Does separability follow from weak-* sequential separability of dual space?

Let $E$ be a Banach space. Suppose that $E'$ is weakly-* sequentially separable, that is, that there exists a countable $D \subset E'$ s.t. every $x' \in E'$ is a limit point of a sequence in $D$. Does it follow that $E$ is separable?

This question arises from a conversation with a friend of mine. He thinks this is true and plans to use it to prove separability of $C(K)$ for a metrizable and compact Hausdorff $K$. I'm not so sure this can work, though.
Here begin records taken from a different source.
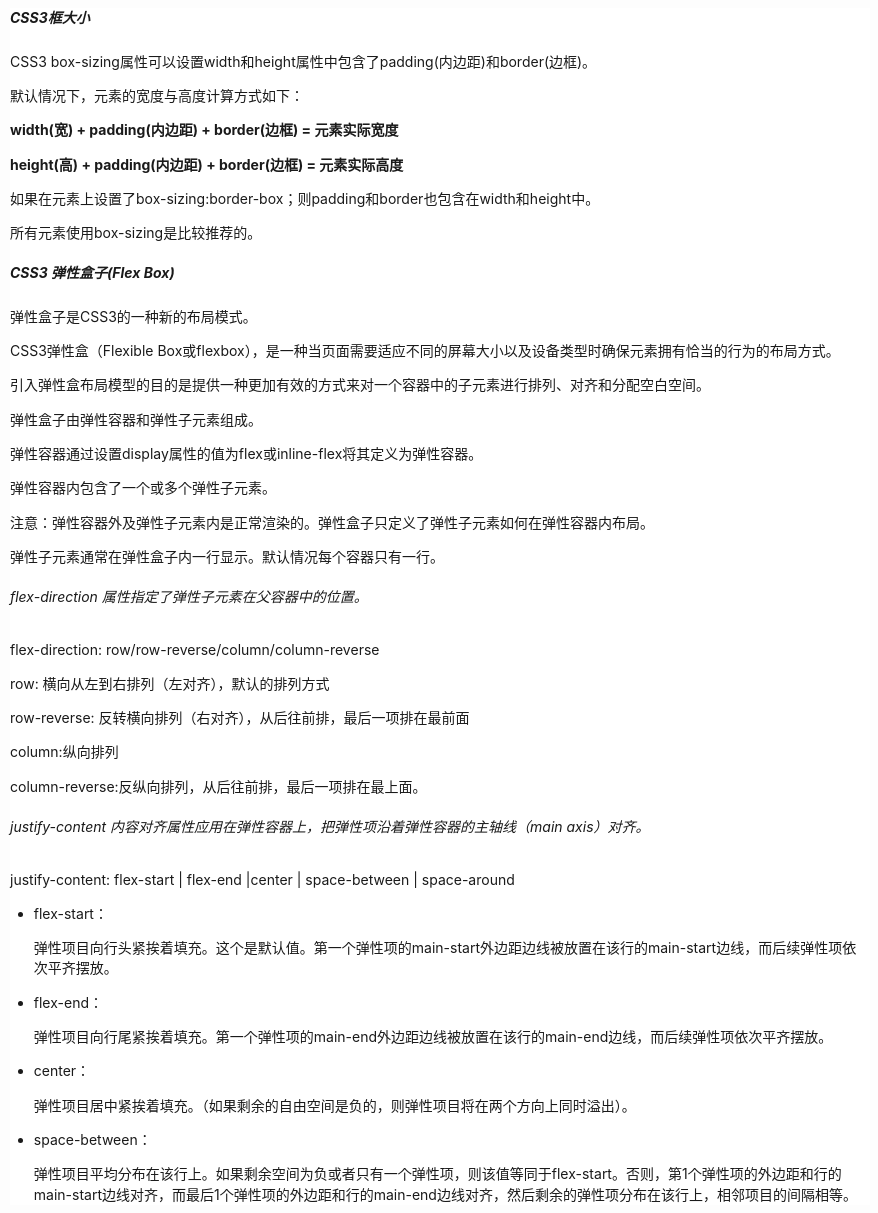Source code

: ##### CSS3框大小

CSS3 box-sizing属性可以设置width和height属性中包含了padding(内边距)和border(边框)。

默认情况下，元素的宽度与高度计算方式如下：

**width(宽) + padding(内边距) + border(边框) = 元素实际宽度**

**height(高) + padding(内边距) + border(边框) = 元素实际高度**

如果在元素上设置了box-sizing:border-box；则padding和border也包含在width和height中。

所有元素使用box-sizing是比较推荐的。

##### CSS3 弹性盒子(Flex Box)

弹性盒子是CSS3的一种新的布局模式。

CSS3弹性盒（Flexible Box或flexbox），是一种当页面需要适应不同的屏幕大小以及设备类型时确保元素拥有恰当的行为的布局方式。

引入弹性盒布局模型的目的是提供一种更加有效的方式来对一个容器中的子元素进行排列、对齐和分配空白空间。

弹性盒子由弹性容器和弹性子元素组成。

弹性容器通过设置display属性的值为flex或inline-flex将其定义为弹性容器。

弹性容器内包含了一个或多个弹性子元素。

注意：弹性容器外及弹性子元素内是正常渲染的。弹性盒子只定义了弹性子元素如何在弹性容器内布局。

弹性子元素通常在弹性盒子内一行显示。默认情况每个容器只有一行。

###### flex-direction 属性指定了弹性子元素在父容器中的位置。

flex-direction: row/row-reverse/column/column-reverse

row: 横向从左到右排列（左对齐），默认的排列方式

row-reverse: 反转横向排列（右对齐），从后往前排，最后一项排在最前面

column:纵向排列

column-reverse:反纵向排列，从后往前排，最后一项排在最上面。

###### justify-content 内容对齐属性应用在弹性容器上，把弹性项沿着弹性容器的主轴线（main axis）对齐。

justify-content: flex-start | flex-end |center | space-between | space-around

- flex-start：

  弹性项目向行头紧挨着填充。这个是默认值。第一个弹性项的main-start外边距边线被放置在该行的main-start边线，而后续弹性项依次平齐摆放。

- flex-end：

  弹性项目向行尾紧挨着填充。第一个弹性项的main-end外边距边线被放置在该行的main-end边线，而后续弹性项依次平齐摆放。

- center：

  弹性项目居中紧挨着填充。（如果剩余的自由空间是负的，则弹性项目将在两个方向上同时溢出）。

- space-between：

  弹性项目平均分布在该行上。如果剩余空间为负或者只有一个弹性项，则该值等同于flex-start。否则，第1个弹性项的外边距和行的main-start边线对齐，而最后1个弹性项的外边距和行的main-end边线对齐，然后剩余的弹性项分布在该行上，相邻项目的间隔相等。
Of course, if $E'$ is norm separable then $E$ is separable, but we are talking about a much weaker topology here.

Let $JT$ denote the James Tree space, $Q: JT \longrightarrow JT\,^{\prime\prime}$ the canonical embedding, $D_\ast$ a countable norm-dense subset of $JT$, let $D= Q(D_\ast)$ and let $E = JT\,^\prime$. Note that $E$ is nonseparable in the norm topology and that the $w^\ast$-sequential closure of $D$ in $E^{\prime}$ is $E^{\prime}$ since $Q(JT)$ is $w^\ast$-sequentially dense in $JT\,^{\prime\prime}$ (for the last claim, see in particular Corollary 2 of Lindenstrauss and Stegall Examples of separable spaces which do not contain $\ell_1$ and whose duals are non-separable, Studia Math. 54 (1975), p.81--105).

I should mention that until the appearance of the Lindenstrauss-Stegall result cited above, it seems to have been open since the time of Banach whether there could exist a separable Banach space that has nonseparable dual and is $w^\ast$-sequentially dense in its bidual.